▶ _TASK BRIEF_:
Repeat precisely the span of lines below that opens with the line containing "One way to mitigate" and closes with the line containing "First, we conducted", both included.

▶ _DATA FOR PROCESSING_:
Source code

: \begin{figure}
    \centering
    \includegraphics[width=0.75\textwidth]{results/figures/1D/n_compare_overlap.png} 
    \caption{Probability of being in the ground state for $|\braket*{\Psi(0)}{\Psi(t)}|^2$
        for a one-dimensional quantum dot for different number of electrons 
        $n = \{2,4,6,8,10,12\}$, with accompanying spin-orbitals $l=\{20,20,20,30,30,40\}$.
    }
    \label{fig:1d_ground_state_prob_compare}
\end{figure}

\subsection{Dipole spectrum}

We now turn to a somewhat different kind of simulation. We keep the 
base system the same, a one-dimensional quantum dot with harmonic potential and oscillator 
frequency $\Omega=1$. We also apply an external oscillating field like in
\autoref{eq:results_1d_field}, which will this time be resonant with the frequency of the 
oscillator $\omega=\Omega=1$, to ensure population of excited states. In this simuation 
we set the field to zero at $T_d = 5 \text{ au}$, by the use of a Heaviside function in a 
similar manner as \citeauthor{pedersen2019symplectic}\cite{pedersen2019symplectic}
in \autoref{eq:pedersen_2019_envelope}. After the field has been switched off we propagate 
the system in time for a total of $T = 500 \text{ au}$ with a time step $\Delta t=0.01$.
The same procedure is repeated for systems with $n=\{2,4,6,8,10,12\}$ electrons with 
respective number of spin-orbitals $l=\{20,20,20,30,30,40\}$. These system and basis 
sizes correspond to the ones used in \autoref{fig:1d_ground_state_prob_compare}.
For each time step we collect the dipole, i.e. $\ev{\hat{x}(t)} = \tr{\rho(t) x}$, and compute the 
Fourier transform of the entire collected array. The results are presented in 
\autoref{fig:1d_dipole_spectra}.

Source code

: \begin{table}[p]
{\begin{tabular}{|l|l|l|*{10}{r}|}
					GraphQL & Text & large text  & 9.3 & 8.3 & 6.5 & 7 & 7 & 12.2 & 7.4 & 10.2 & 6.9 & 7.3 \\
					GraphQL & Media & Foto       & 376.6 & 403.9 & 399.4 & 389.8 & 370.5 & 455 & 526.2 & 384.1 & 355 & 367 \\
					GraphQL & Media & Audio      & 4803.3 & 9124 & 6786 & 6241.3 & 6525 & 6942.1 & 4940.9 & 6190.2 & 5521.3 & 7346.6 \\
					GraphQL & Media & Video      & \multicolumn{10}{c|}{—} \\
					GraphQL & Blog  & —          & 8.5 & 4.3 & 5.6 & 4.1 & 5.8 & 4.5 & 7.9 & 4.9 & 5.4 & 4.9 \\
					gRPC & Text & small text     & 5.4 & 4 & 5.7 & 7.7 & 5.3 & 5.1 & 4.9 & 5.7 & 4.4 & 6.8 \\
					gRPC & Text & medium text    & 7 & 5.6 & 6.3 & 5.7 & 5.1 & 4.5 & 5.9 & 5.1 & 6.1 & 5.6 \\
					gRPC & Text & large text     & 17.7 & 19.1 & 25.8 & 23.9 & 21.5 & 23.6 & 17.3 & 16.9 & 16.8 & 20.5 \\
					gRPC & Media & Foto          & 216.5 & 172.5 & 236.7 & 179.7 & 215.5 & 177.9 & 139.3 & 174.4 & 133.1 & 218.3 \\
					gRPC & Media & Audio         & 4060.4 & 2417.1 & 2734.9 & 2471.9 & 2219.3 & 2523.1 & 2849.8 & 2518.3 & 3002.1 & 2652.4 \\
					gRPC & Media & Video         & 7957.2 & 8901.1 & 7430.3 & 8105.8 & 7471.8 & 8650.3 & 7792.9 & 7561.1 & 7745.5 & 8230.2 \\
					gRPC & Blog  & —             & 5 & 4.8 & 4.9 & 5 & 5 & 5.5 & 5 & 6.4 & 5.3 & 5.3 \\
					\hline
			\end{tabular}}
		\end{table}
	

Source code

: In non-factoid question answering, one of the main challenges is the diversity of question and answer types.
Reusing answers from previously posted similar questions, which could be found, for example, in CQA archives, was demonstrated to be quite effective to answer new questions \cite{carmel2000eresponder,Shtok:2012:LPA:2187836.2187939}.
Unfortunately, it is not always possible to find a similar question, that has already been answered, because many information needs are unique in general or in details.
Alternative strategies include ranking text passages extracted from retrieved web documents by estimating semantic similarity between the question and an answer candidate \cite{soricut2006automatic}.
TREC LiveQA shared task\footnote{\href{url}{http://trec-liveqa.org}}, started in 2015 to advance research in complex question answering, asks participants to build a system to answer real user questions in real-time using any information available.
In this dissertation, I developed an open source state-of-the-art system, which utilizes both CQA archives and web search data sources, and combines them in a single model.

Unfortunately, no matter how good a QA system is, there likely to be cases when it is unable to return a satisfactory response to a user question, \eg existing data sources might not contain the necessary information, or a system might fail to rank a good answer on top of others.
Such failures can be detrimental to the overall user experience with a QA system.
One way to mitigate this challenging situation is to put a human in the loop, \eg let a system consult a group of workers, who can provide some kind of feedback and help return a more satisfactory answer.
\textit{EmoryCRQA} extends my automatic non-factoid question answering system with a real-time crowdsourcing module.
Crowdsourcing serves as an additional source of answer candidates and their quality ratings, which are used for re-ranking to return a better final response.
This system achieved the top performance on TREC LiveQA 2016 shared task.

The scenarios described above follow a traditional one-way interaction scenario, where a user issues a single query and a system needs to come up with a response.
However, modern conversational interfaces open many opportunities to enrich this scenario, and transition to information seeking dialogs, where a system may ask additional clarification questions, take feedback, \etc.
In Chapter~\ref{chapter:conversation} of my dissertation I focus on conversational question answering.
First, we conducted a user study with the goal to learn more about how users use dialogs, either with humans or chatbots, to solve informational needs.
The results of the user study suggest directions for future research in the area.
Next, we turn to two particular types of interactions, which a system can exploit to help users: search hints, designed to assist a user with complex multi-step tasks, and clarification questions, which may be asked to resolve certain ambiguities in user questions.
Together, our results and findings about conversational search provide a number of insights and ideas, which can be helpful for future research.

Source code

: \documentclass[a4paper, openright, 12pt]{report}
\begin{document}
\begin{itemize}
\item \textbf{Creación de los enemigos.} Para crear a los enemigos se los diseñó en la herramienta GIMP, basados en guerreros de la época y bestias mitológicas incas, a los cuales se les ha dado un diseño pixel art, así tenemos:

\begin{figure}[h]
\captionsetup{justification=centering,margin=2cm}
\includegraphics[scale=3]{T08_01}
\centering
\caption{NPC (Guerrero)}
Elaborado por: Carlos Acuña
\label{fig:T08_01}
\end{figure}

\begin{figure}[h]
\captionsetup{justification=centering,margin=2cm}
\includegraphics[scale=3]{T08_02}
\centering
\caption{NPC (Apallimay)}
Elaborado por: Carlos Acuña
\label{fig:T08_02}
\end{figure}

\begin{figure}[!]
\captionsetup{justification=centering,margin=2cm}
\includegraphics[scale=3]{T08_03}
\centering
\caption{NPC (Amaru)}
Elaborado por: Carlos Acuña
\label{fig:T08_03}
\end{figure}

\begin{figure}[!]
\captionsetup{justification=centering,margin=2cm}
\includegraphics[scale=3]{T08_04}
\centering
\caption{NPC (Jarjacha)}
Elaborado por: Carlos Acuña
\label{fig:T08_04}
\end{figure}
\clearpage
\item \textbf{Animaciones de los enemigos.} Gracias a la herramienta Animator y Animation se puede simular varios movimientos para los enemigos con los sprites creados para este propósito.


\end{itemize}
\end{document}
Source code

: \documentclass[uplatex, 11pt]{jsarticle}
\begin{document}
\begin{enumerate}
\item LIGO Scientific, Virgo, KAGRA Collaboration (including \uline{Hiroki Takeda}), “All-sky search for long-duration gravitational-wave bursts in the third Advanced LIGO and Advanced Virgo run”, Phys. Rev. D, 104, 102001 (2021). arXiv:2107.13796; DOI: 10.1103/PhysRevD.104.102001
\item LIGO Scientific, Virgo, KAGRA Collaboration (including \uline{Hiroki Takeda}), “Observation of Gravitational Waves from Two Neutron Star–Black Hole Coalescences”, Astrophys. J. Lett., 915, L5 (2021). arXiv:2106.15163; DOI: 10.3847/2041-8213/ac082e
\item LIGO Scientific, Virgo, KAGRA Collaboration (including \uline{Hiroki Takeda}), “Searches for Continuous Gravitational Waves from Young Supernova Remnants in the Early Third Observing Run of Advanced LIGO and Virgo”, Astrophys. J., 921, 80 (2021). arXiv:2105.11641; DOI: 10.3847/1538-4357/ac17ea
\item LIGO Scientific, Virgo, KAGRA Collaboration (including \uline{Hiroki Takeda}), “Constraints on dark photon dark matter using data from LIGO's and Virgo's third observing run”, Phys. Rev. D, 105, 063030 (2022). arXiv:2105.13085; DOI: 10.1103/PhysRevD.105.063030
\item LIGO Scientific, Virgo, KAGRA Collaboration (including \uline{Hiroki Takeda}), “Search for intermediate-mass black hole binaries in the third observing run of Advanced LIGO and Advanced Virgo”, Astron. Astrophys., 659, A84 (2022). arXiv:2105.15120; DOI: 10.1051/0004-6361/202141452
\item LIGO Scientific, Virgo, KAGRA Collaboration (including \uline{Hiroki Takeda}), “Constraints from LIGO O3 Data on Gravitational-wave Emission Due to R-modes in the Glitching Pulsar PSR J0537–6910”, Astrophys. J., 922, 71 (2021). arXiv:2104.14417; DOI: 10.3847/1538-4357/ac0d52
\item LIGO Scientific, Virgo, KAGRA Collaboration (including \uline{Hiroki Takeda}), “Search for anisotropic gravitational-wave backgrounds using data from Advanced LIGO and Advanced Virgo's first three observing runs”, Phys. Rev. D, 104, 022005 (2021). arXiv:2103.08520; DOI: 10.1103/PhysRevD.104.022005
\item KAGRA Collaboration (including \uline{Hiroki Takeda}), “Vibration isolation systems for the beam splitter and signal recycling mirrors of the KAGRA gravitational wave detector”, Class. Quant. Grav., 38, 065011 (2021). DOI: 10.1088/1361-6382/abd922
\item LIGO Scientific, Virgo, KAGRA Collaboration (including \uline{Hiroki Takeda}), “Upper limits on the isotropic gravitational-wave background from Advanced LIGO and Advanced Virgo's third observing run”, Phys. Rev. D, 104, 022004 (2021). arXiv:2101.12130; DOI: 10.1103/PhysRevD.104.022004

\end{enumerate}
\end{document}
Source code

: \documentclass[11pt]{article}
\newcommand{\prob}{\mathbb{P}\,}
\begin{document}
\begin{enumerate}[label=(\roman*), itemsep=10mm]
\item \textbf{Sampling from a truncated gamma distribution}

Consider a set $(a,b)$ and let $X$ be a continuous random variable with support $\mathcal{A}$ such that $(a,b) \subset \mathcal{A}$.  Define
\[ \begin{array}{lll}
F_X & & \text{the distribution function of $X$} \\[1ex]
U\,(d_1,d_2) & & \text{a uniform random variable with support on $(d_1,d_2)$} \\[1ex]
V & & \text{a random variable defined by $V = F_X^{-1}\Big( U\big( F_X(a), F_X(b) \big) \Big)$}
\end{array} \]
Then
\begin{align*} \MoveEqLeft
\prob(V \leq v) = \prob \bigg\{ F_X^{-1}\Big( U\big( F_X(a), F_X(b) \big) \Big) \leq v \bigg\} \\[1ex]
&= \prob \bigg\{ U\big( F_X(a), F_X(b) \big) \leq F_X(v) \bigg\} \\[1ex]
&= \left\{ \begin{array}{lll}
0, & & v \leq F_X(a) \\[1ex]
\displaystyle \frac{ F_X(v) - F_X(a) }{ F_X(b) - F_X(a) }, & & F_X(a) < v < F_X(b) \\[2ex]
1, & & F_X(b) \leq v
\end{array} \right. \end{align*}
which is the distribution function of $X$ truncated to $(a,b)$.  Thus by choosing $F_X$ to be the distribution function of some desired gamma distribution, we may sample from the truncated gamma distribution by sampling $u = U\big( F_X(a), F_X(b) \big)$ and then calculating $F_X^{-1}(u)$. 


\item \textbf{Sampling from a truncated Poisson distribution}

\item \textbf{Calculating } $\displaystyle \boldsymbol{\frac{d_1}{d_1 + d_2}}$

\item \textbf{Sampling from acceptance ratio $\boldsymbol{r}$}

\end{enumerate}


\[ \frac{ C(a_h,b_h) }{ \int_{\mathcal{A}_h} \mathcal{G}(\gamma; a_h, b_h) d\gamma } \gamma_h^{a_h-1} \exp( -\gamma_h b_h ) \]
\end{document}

▶ _WRITTEN RESPONSE_:
One way to mitigate this challenging situation is to put a human in the loop, \eg let a system consult a group of workers, who can provide some kind of feedback and help return a more satisfactory answer.
\textit{EmoryCRQA} extends my automatic non-factoid question answering system with a real-time crowdsourcing module.
Crowdsourcing serves as an additional source of answer candidates and their quality ratings, which are used for re-ranking to return a better final response.
This system achieved the top performance on TREC LiveQA 2016 shared task.

The scenarios described above follow a traditional one-way interaction scenario, where a user issues a single query and a system needs to come up with a response.
However, modern conversational interfaces open many opportunities to enrich this scenario, and transition to information seeking dialogs, where a system may ask additional clarification questions, take feedback, \etc.
In Chapter~\ref{chapter:conversation} of my dissertation I focus on conversational question answering.
First, we conducted a user study with the goal to learn more about how users use dialogs, either with humans or chatbots, to solve informational needs.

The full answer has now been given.